ST. LOUIS -- Pushing a centrist agenda, the Democrats' platform committee drafted a statement of principles calling for open trade, teacher certification and continued support for the death penalty despite objections from liberal, education and labor interest groups.
The policy positions dovetail with the agenda of Vice President Al Gore, the Democratic presidential candidate who also supports capital punishment despite growing debate nationwide about its fairness.
Meeting Friday, the committee added an amendment to the death penalty plank in the party platform, calling for DNA evidence to be used when appropriate and for efforts to ensure defendants effective legal counsel, which is in line with Gore's view.
''Some believe serious consideration ought to be given to repealing the death penalty,'' said Gerald Shea, assistant to the president for government affairs of the AFL-CIO, citing differences of opinion on the committee. ''I think the party is committed to being tough on crime.''
The Democratic Party spent the past decade trying to shake a soft-on-crime image that Republicans promoted.
Texas Gov.
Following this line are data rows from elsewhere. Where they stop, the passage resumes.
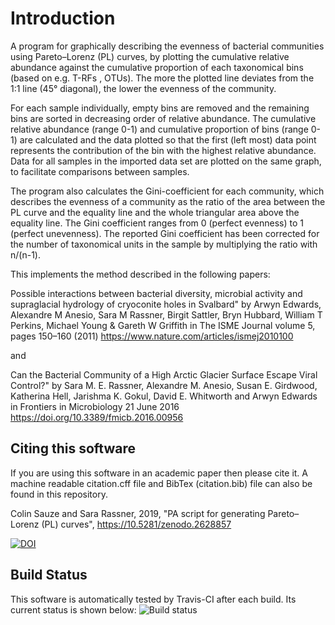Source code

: # Introduction

A program for graphically describing the evenness of bacterial communities using
 Pareto–Lorenz (PL) curves, by plotting the cumulative relative abundance 
against the cumulative proportion of each taxonomical bins (based on e.g. T-RFs
, OTUs). The more the plotted line deviates from the 1:1 line (45° diagonal), 
the lower the evenness of the community.

For each sample individually, empty bins are removed and the remaining bins are
 sorted in decreasing order of relative abundance. The cumulative relative 
abundance (range 0-1) and cumulative proportion of bins (range 0-1) are 
calculated and the data plotted so that the first (left most) data point 
represents the contribution of the bin with the highest relative abundance. 
Data for all samples in the imported data set are plotted on the same graph, 
to facilitate comparisons between samples. 

The program also calculates the Gini-coefficient for each community, which 
describes the evenness of a community as the ratio of the area between the PL 
curve and the equality line and the whole triangular area above the equality 
line. The Gini coefficient ranges from 0 (perfect evenness) to 1 (perfect 
unevenness). The reported Gini coefficient has been corrected for the number 
of taxonomical units in the sample by multiplying the ratio with n/(n-1).

This implements the method described in the following papers:


Possible interactions between bacterial diversity, microbial activity and 
supraglacial hydrology of cryoconite holes in Svalbard" by Arwyn Edwards, 
Alexandre M Anesio, Sara M Rassner, Birgit Sattler, Bryn Hubbard, William T 
Perkins, Michael Young & Gareth W Griffith in The ISME Journal volume 5, 
pages 150–160 (2011)
https://www.nature.com/articles/ismej2010100

and

Can the Bacterial Community of a 
High Arctic Glacier Surface Escape Viral Control?" by Sara M. E. Rassner, 
Alexandre M. Anesio, Susan E. Girdwood, Katherina Hell, Jarishma K. Gokul, 
David E. Whitworth and Arwyn Edwards in Frontiers in Microbiology 21 June 2016
https://doi.org/10.3389/fmicb.2016.00956

## Citing this software

If you are using this software in an academic paper then please cite it. A machine readable citation.cff file and BibTex (citation.bib) file can also be found in this repository.

Colin Sauze and Sara Rassner, 2019, "PA script for generating Pareto–Lorenz (PL) curves", https://10.5281/zenodo.2628857 

[![DOI](https://zenodo.org/badge/177189416.svg)](https://zenodo.org/badge/latestdoi/177189416)

## Build Status

This software is automatically tested by Travis-CI after each build. Its current status is shown below:
![Build status](https://travis-ci.org/colinsauze/pl_curves.svg?branch=master)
George W. Bush, Gore's Republican opponent, has come under fire for heading a state with the nation's highest number of executions: more than 130 since Bush took office in 1995.
North Carolina Gov. Jim Hunt, who oversees the draft committee, said he believes Democrats will support the stand.
''There are differences in the party about the death penalty,'' he said. ''But the vice president and I support it in certain cases.''
The draft committee will submit the document to the platform committee on July 29 in Cleveland.